» What is expected
The task calls for each record to be given again unchanged, minus any pictures.

» Records for the task
- - - - -
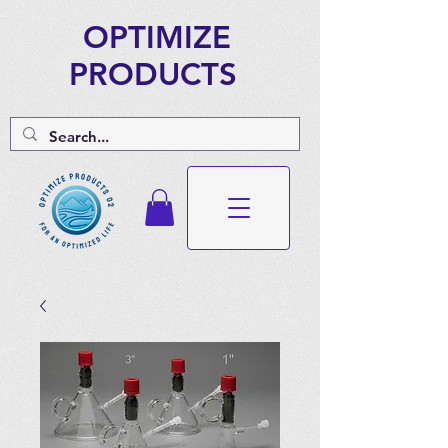
OPTIMIZE
PRODUCTS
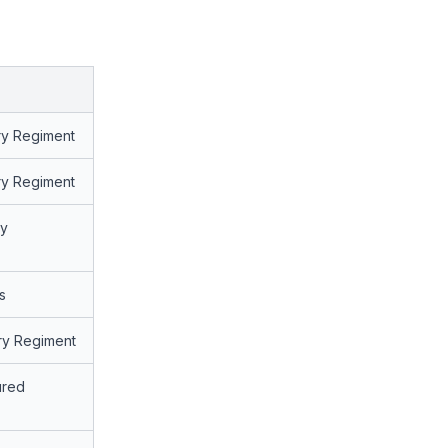
try Regiment
try Regiment
ry
s
try Regiment
ured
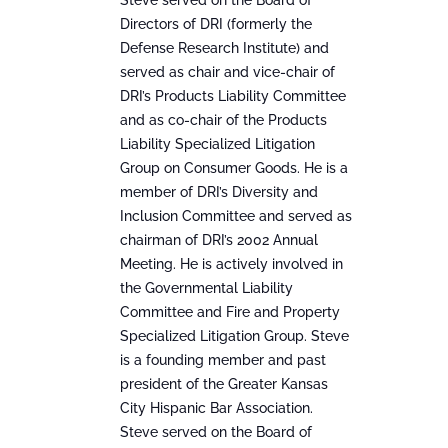
Steve served on the Board of
Directors of DRI (formerly the
Defense Research Institute) and
served as chair and vice-chair of
DRI’s Products Liability Committee
and as co-chair of the Products
Liability Specialized Litigation
Group on Consumer Goods. He is a
member of DRI’s Diversity and
Inclusion Committee and served as
chairman of DRI’s 2002 Annual
Meeting. He is actively involved in
the Governmental Liability
Committee and Fire and Property
Specialized Litigation Group. Steve
is a founding member and past
president of the Greater Kansas
City Hispanic Bar Association.
Steve served on the Board of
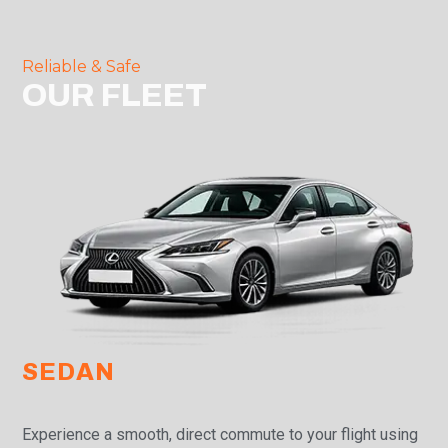
Reliable & Safe
OUR FLEET
SEDAN
Experience a smooth, direct commute to your flight using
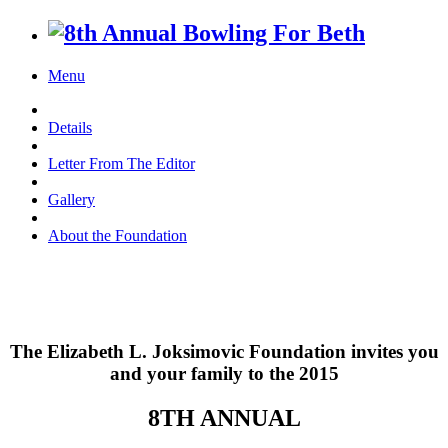
Menu
Details
Letter From The Editor
Gallery
About the Foundation
The Elizabeth L. Joksimovic Foundation invites you
and your family to the 2015
8TH ANNUAL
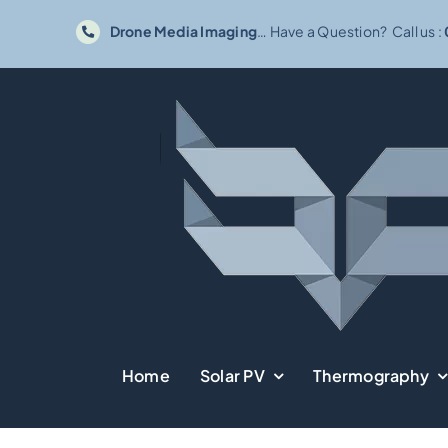
Skip
Drone Media Imaging
… Have a Question? Call us :
to
content
Home
Solar PV
Thermography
- - - - -
» Your response
OPTIMIZE
PRODUCTS
try Regiment
try Regiment
ry
s
try Regiment
ured
Steve served on the Board of
Directors of DRI (formerly the
Defense Research Institute) and
served as chair and vice-chair of
DRI’s Products Liability Committee
and as co-chair of the Products
Liability Specialized Litigation
Group on Consumer Goods. He is a
member of DRI’s Diversity and
Inclusion Committee and served as
chairman of DRI’s 2002 Annual
Meeting. He is actively involved in
the Governmental Liability
Committee and Fire and Property
Specialized Litigation Group. Steve
is a founding member and past
president of the Greater Kansas
City Hispanic Bar Association.
Steve served on the Board of
Reliable & Safe
OUR FLEET
SEDAN
Experience a smooth, direct commute to your flight using
Menu
Details
Letter From The Editor
Gallery
About the Foundation
The Elizabeth L. Joksimovic Foundation invites you
and your family to the 2015
8TH ANNUAL
Skip
Drone Media Imaging
… Have a Question? Call us :
to
content
Home
Solar PV
Thermography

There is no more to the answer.